By Abigail Franklin and Chloe Wardropper
|Chloe Wardropper prepares to measure stream velocity at Cedar Lake.|
On rainy days, Abigail Franklin, the anadromous fish expert for the Cape Cod Water Resources Restoration Project, and Chloe Wardropper, a USDA Natural Resources Conservation Service intern, rush to North Falmouth to take advantage of raised water levels in the small stream connecting Cedar Lake with Rand’s Canal.
They’ve been tracking the stream’s flow since February 2011, taking measurements that will inform the design of a replacement fish ladder and culvert. The project will improve passage from Rand’s Canal, near Megansett Harbor, into Cedar Lake, one of the herring runs on the Buzzards Bay side of Falmouth.

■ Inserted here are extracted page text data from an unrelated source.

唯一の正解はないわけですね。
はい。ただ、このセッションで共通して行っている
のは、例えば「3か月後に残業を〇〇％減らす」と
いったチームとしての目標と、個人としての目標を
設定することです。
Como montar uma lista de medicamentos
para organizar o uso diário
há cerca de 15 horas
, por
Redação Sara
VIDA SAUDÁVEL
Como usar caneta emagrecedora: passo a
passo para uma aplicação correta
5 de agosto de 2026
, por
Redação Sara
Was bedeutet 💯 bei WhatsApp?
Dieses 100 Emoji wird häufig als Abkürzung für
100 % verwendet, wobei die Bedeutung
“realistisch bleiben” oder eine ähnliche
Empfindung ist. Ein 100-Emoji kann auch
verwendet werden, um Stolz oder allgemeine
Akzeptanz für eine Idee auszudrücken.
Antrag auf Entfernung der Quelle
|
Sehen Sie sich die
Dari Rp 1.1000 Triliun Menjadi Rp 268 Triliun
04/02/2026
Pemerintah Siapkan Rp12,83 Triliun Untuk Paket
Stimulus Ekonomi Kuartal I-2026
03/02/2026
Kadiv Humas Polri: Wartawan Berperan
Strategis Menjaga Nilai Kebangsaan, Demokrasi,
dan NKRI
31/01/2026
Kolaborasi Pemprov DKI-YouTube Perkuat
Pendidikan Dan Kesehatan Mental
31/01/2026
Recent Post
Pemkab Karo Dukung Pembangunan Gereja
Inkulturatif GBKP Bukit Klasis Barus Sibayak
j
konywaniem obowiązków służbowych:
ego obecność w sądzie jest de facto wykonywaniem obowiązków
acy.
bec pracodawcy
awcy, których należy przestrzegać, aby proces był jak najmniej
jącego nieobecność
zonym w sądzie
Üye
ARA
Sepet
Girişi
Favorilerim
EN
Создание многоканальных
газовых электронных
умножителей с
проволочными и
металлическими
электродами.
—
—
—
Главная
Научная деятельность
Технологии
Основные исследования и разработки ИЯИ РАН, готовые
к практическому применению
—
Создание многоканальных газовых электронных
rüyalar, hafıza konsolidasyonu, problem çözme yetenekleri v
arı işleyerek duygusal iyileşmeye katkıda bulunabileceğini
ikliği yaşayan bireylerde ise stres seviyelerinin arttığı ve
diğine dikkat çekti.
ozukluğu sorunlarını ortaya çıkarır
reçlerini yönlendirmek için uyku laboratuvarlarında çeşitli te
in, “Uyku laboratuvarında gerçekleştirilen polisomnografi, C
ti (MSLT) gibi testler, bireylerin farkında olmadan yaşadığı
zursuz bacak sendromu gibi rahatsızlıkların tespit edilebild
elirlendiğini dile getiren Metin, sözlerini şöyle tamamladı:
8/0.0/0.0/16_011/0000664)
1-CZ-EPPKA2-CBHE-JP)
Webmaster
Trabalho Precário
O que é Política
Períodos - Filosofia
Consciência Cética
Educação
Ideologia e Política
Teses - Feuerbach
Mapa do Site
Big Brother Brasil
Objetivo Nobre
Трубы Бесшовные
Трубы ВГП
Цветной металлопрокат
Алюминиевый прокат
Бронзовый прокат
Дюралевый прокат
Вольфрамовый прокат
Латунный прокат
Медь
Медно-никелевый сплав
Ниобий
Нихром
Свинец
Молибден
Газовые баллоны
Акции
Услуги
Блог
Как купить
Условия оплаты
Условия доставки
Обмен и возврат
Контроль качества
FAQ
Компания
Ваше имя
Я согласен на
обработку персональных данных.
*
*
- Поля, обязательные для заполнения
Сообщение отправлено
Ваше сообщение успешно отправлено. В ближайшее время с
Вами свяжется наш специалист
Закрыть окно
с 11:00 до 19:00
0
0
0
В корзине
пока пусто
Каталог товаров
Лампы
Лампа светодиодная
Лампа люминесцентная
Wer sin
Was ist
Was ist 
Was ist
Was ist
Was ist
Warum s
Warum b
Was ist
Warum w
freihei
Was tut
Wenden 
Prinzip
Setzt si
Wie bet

Stream flow, or discharge, is calculated by multiplying water velocity by the area through which it flows. United States Geological Survey gauges at the Herring River in Harwich and the Quashnet River in Falmouth provide data on nearby watersheds, but since those rivers are much larger, it is difficult to directly compare them to this small stream.
The measurements collected at Cedar Lake will provide an important baseline for the fish ladder project and establish a flow monitoring protocol that can be used for other planned Cape Cod fish passage projects.
Measurements are taken by dividing the stream into six intervals at right angles to the flow. Using a Pygmy current meter (a spinning device that is pushed by the water) and wading rod, Abigail and Chloe determine velocity and depth for each segment, and then add them together to get the total flow.
Since February, stream depths have ranged from 4 to 15 centimeters and discharge has varied, generally following depth, from .012 to .051 cubic meters per second.
The shallow depth results in slightly aching backs at the end of the day, but the scenery is beautiful, and they never know what might float down the stream: Abigail’s feet recently encountered an unsuspecting muskrat!